**EXERCISE REQUIREMENTS**: In your copy, include every entry exactly as written but no pictures.

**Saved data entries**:
[Start of Attachment]
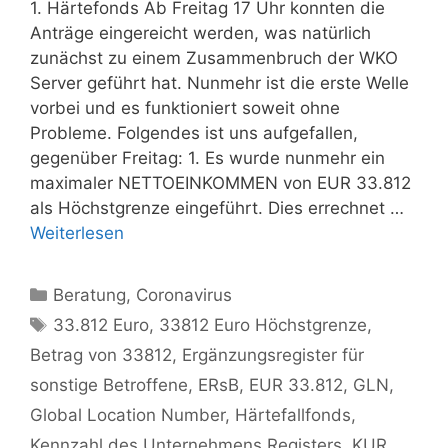
1. Härtefonds Ab Freitag 17 Uhr konnten die
Anträge eingereicht werden, was natürlich
zunächst zu einem Zusammenbruch der WKO
Server geführt hat. Nunmehr ist die erste Welle
vorbei und es funktioniert soweit ohne
Probleme. Folgendes ist uns aufgefallen,
gegenüber Freitag: 1. Es wurde nunmehr ein
maximaler NETTOEINKOMMEN von EUR 33.812
als Höchstgrenze eingeführt. Dies errechnet …
Weiterlesen
Kategorien
Beratung
,
Coronavirus
Schlagwörter
33.812 Euro
,
33812 Euro Höchstgrenze
,
Betrag von 33812
,
Ergänzungsregister für
sonstige Betroffene
,
ERsB
,
EUR 33.812
,
GLN
,
Global Location Number
,
Härtefallfonds
,
Kennzahl des Unternehmens Registers
,
KUR
,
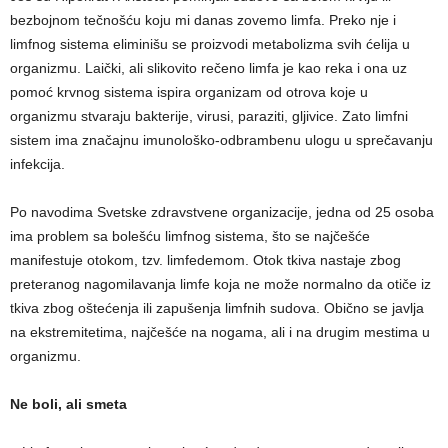
bezbojnom tečnošću koju mi danas zovemo limfa. Preko nje i
limfnog sistema eliminišu se proizvodi metabolizma svih ćelija u
organizmu. Laički, ali slikovito rečeno limfa je kao reka i ona uz
pomoć krvnog sistema ispira organizam od otrova koje u
organizmu stvaraju bakterije, virusi, paraziti, gljivice. Zato limfni
sistem ima značajnu imunološko-odbrambenu ulogu u sprečavanju
infekcija.
Po navodima Svetske zdravstvene organizacije, jedna od 25 osoba
ima problem sa bolešću limfnog sistema, što se najčešće
manifestuje otokom, tzv. limfedemom. Otok tkiva nastaje zbog
preteranog nagomilavanja limfe koja ne može normalno da otiče iz
tkiva zbog oštećenja ili zapušenja limfnih sudova. Obično se javlja
na ekstremitetima, najčešće na nogama, ali i na drugim mestima u
organizmu.
Ne boli, ali smeta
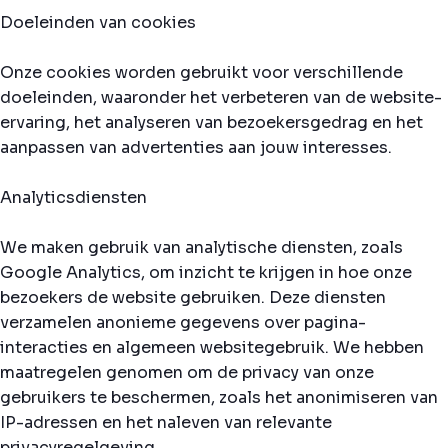
Doeleinden van cookies
Onze cookies worden gebruikt voor verschillende
doeleinden, waaronder het verbeteren van de website-
ervaring, het analyseren van bezoekersgedrag en het
aanpassen van advertenties aan jouw interesses.
Analyticsdiensten
We maken gebruik van analytische diensten, zoals
Google Analytics, om inzicht te krijgen in hoe onze
bezoekers de website gebruiken. Deze diensten
verzamelen anonieme gegevens over pagina-
interacties en algemeen websitegebruik. We hebben
maatregelen genomen om de privacy van onze
gebruikers te beschermen, zoals het anonimiseren van
IP-adressen en het naleven van relevante
privacyregelgeving.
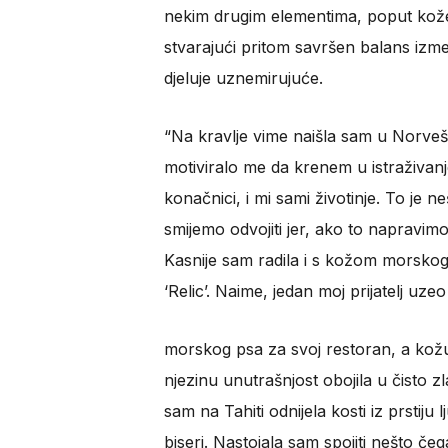
nekim drugim elementima, poput kože 
stvarajući pritom savršen balans izme
djeluje uznemirujuće.
“Na kravlje vime naišla sam u Norveško
motiviralo me da krenem u istraživanje
konačnici, i mi sami životinje. To je 
smijemo odvojiti jer, ako to napravimo,
Kasnije sam radila i s kožom morskog 
‘Relic’. Naime, jedan moj prijatelj uze
morskog psa za svoj restoran, a kožu 
njezinu unutrašnjost obojila u čisto z
sam na Tahiti odnijela kosti iz prstiju l
biseri. Nastojala sam spojiti nešto če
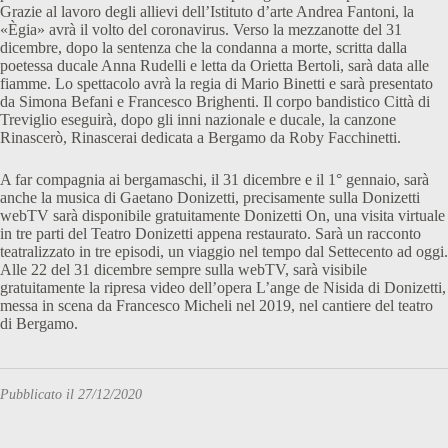
Grazie al lavoro degli allievi dell’Istituto d’arte Andrea Fantoni, la
«Ègia» avrà il volto del coronavirus. Verso la mezzanotte del 31
dicembre, dopo la sentenza che la condanna a morte, scritta dalla
poetessa ducale Anna Rudelli e letta da Orietta Bertoli, sarà data alle
fiamme. Lo spettacolo avrà la regia di Mario Binetti e sarà presentato
da Simona Befani e Francesco Brighenti. Il corpo bandistico Città di
Treviglio eseguirà, dopo gli inni nazionale e ducale, la canzone
Rinascerò, Rinascerai dedicata a Bergamo da Roby Facchinetti.
A far compagnia ai bergamaschi, il 31 dicembre e il 1° gennaio, sarà
anche la musica di Gaetano Donizetti, precisamente sulla Donizetti
webTV sarà disponibile gratuitamente Donizetti On, una visita virtuale
in tre parti del Teatro Donizetti appena restaurato. Sarà un racconto
teatralizzato in tre episodi, un viaggio nel tempo dal Settecento ad oggi.
Alle 22 del 31 dicembre sempre sulla webTV, sarà visibile
gratuitamente la ripresa video dell’opera L’ange de Nisida di Donizetti,
messa in scena da Francesco Micheli nel 2019, nel cantiere del teatro
di Bergamo.
Pubblicato il 27/12/2020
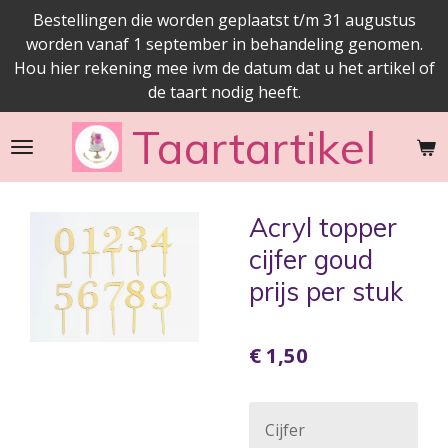
Bestellingen die worden geplaatst t/m 31 augustus
Ga
worden vanaf 1 september in behandeling genomen.
direct
Hou hier rekening mee ivm de datum dat u het artikel of
naar
de taart nodig heeft.
de
hoofdinhoud
Taartartikel
Acryl topper
cijfer goud
prijs per stuk
€ 1,50
Cijfer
[End of Attachment]
**SOLUTION TO THIS EXERCISE**:
1. Härtefonds Ab Freitag 17 Uhr konnten die
Anträge eingereicht werden, was natürlich
zunächst zu einem Zusammenbruch der WKO
Server geführt hat. Nunmehr ist die erste Welle
vorbei und es funktioniert soweit ohne
Probleme. Folgendes ist uns aufgefallen,
gegenüber Freitag: 1. Es wurde nunmehr ein
maximaler NETTOEINKOMMEN von EUR 33.812
als Höchstgrenze eingeführt. Dies errechnet …
Weiterlesen
Kategorien
Beratung
,
Coronavirus
Schlagwörter
33.812 Euro
,
33812 Euro Höchstgrenze
,
Betrag von 33812
,
Ergänzungsregister für
sonstige Betroffene
,
ERsB
,
EUR 33.812
,
GLN
,
Global Location Number
,
Härtefallfonds
,
Kennzahl des Unternehmens Registers
,
KUR
,
bezbojnom tečnošću koju mi danas zovemo limfa. Preko nje i
limfnog sistema eliminišu se proizvodi metabolizma svih ćelija u
organizmu. Laički, ali slikovito rečeno limfa je kao reka i ona uz
pomoć krvnog sistema ispira organizam od otrova koje u
organizmu stvaraju bakterije, virusi, paraziti, gljivice. Zato limfni
sistem ima značajnu imunološko-odbrambenu ulogu u sprečavanju
infekcija.
Po navodima Svetske zdravstvene organizacije, jedna od 25 osoba
ima problem sa bolešću limfnog sistema, što se najčešće
manifestuje otokom, tzv. limfedemom. Otok tkiva nastaje zbog
preteranog nagomilavanja limfe koja ne može normalno da otiče iz
tkiva zbog oštećenja ili zapušenja limfnih sudova. Obično se javlja
na ekstremitetima, najčešće na nogama, ali i na drugim mestima u
organizmu.
Ne boli, ali smeta
Doeleinden van cookies
Onze cookies worden gebruikt voor verschillende
doeleinden, waaronder het verbeteren van de website-
ervaring, het analyseren van bezoekersgedrag en het
aanpassen van advertenties aan jouw interesses.
Analyticsdiensten
We maken gebruik van analytische diensten, zoals
Google Analytics, om inzicht te krijgen in hoe onze
bezoekers de website gebruiken. Deze diensten
verzamelen anonieme gegevens over pagina-
interacties en algemeen websitegebruik. We hebben
maatregelen genomen om de privacy van onze
gebruikers te beschermen, zoals het anonimiseren van
IP-adressen en het naleven van relevante
privacyregelgeving.
nekim drugim elementima, poput kože 
stvarajući pritom savršen balans izme
djeluje uznemirujuće.
“Na kravlje vime naišla sam u Norveško
motiviralo me da krenem u istraživanje
konačnici, i mi sami životinje. To je 
smijemo odvojiti jer, ako to napravimo,
Kasnije sam radila i s kožom morskog 
‘Relic’. Naime, jedan moj prijatelj uze
morskog psa za svoj restoran, a kožu 
njezinu unutrašnjost obojila u čisto z
sam na Tahiti odnijela kosti iz prstiju l
biseri. Nastojala sam spojiti nešto če
Grazie al lavoro degli allievi dell’Istituto d’arte Andrea Fantoni, la
«Ègia» avrà il volto del coronavirus. Verso la mezzanotte del 31
dicembre, dopo la sentenza che la condanna a morte, scritta dalla
poetessa ducale Anna Rudelli e letta da Orietta Bertoli, sarà data alle
fiamme. Lo spettacolo avrà la regia di Mario Binetti e sarà presentato
da Simona Befani e Francesco Brighenti. Il corpo bandistico Città di
Treviglio eseguirà, dopo gli inni nazionale e ducale, la canzone
Rinascerò, Rinascerai dedicata a Bergamo da Roby Facchinetti.
A far compagnia ai bergamaschi, il 31 dicembre e il 1° gennaio, sarà
anche la musica di Gaetano Donizetti, precisamente sulla Donizetti
webTV sarà disponibile gratuitamente Donizetti On, una visita virtuale
in tre parti del Teatro Donizetti appena restaurato. Sarà un racconto
teatralizzato in tre episodi, un viaggio nel tempo dal Settecento ad oggi.
Alle 22 del 31 dicembre sempre sulla webTV, sarà visibile
gratuitamente la ripresa video dell’opera L’ange de Nisida di Donizetti,
messa in scena da Francesco Micheli nel 2019, nel cantiere del teatro
di Bergamo.
Pubblicato il 27/12/2020
Bestellingen die worden geplaatst t/m 31 augustus
Ga
worden vanaf 1 september in behandeling genomen.
direct
Hou hier rekening mee ivm de datum dat u het artikel of
naar
de taart nodig heeft.
de
hoofdinhoud
Taartartikel
Acryl topper
cijfer goud
prijs per stuk
€ 1,50
Cijfer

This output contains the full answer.